I had an ettin run away, and he will be coming back soon as the dominated puppet of an evil dark force. I had a frost knight (an intimidating evil fey) that chased the group from the dungeon to the village that I am hoping to have at a climactic fight soon. I have a dangerous soul stealing trickster fey that the players chased away from a temple, but he remembers the group, and they remember him. And finally, the big bad boss of my campaign has already shown himself to them, kidnapped several people, controlled and coordinated many attacks against their allies, and taunted them openly.
It’s been refreshing to have them be so open to the idea that not every fight has to end in total win/lose, and I’ve been able to place a lot of cues in each encounter that either cements the purpose of their quest, or introduces a new villain for them to worry about. But I do attest that this kind of villainous staging (if I had to call it something) goes a long way to getting players engaged and interested rather than having a less exciting monster of the week.
jamesintrocaso
September 3, 2015 @ 8:17 am
Amen! Your campaigns sound awesome!
seaofstarsrpg
September 1, 2015 @ 4:51 pm
Agreed, letting the player characters see their enemy and get to know about them before the final confrontation is always best. Encountering the Enemy in battle, even with your excellent advice, is always tricky because some players will just have to try and kill them, then and there, no matter how stupid doing so is. So, you have to be careful when using that tactic.
Lorathorn
September 1, 2015 @ 6:52 pm
I don’t tend to pull punches when it cones to letting villains getting away; if the players beat them, then it was due to their tactical ability. It doesn’t mean that the villain in question might not have a brother or lieutenant that might later seek revenge or similar. You may not have to bring a villain back again if you can relate a future encounter to their defeat.
jamesintrocaso
September 3, 2015 @ 8:19 am
True! Turn every unexpected surprise into a new opportunity.
jamesintrocaso
September 3, 2015 @ 8:18 am
Thanks!
Totally is tricky to use battle as a method. If you’ve got that kind of player who just can’t give up the fight, use one of the other methods instead.
icksy
September 1, 2015 @ 6:05 pm
I like to keep my boss monster identities secret too. And I agree that introducing them early to a story is great, if you can do it. I like to think of villians like the creature from Stephen King’s It, which while formidable by itself, attacked many times in the form of Pennywise the clown, so that when the full reveal came, it was still a big deal.
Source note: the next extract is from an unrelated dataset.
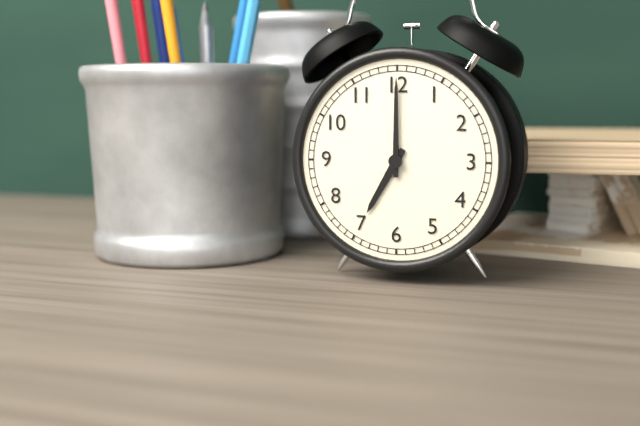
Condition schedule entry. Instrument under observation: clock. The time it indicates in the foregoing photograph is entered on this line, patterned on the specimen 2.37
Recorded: 7.00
D&D villains with illusion powers or shapechanging abilities can be used in similar ways to that. Or you can use them to make it really personal: maybe the enemy was the kindly old shopkeeper the whole time, or one of the PC’s adopted aunt! Or an alternate personality of the beloved town wizard! Egad! I can’t watch! 😉
jamesintrocaso
September 3, 2015 @ 8:20 am
Damn it, Ix. I want you to DM me. Can I move your family to the states?
I love the It callout. That’s a GREAT way to get players engaged and on board.